Настроение было безнадёжно испорчено. Босс вылез из душа и наскоро вытерся. Щёлкнул кофемашину по тумблеру, загрузив предварительно душистые кофейные зёрна, и прошёл в гардеробную. Выйдя оттуда при полном параде, он, взглянув на часы, взялся за чашу с кофе и втянул носом аромат, идущий оттуда. Святослав чуть поморщился, поставил ёмкость обратно, перебросил пиджак через плечо и взял в свободную руку портфель.
Квартирка где-то в спальных районах Москвы.

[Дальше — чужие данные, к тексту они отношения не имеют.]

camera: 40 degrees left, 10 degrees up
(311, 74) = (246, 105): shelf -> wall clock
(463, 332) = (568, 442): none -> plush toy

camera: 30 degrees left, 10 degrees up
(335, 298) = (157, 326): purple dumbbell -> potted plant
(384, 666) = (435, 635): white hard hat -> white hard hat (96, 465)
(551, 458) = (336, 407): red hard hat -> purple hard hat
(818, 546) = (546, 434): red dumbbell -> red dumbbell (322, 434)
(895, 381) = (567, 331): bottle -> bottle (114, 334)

Вика всегда была пчёлкой. Вставать привыкла ни свет ни заря. Готовила завтрак на их небольшую семью с отцом. Мать оставила их, когда девочке исполнилось четырнадцать лет. С полным ворохом нерешённых и, казалось, неразрешимых подростковых проблем, многие из которых она перетащила в свою взрослую жизнь. В школе она была изгоем. Почти всегда. Очки, брекеты и изменение организма. Девушка поправилась. И стала носить вещи, которые, как казалось, скрывали все её жировые складочки. На самом деле, они делали её уродливее. А ещё девушка была умна. А вот этого ей стайка обозлённых детских душ точно бы никогда не простила. И не прощала. Вика привыкла «не отсвечивать». А когда за ней стал ухаживать мальчик – не поверила. Но он смог растопить в ней это недоверие. Что её можно любить, что её можно желать. Это было чудесное чувство. До первого звоночка. Однажды Вика узнала, что «отношения» с ней были «на спор», услышала, что он рассказал о сексе с ней со всеми грязными подробностями и… окончательно замкнулась в себе. Она тогда решила, что ей было незачем жить. Её спас отец, который, на счастье дочери, пришёл домой раньше времени. Так сложилось. Сейчас Вика понимала, что поступила опрометчиво и глупо, и её бы не было рядом с отцом, который и так остался один после ухода мамы. А вот это настоящее предательство, а она – не мать. Они тогда с отцом проговорили весь вечер пятницы и выходные. Девушка тогда осознала, что он – единственный человек, которому было не все равно на неё, на её жизнь, самочувствие и переживания. А ещё то, что ей надо жить, чтобы однажды доказать самой себе, что она что-то значит. И тогда у неё появилась мечта.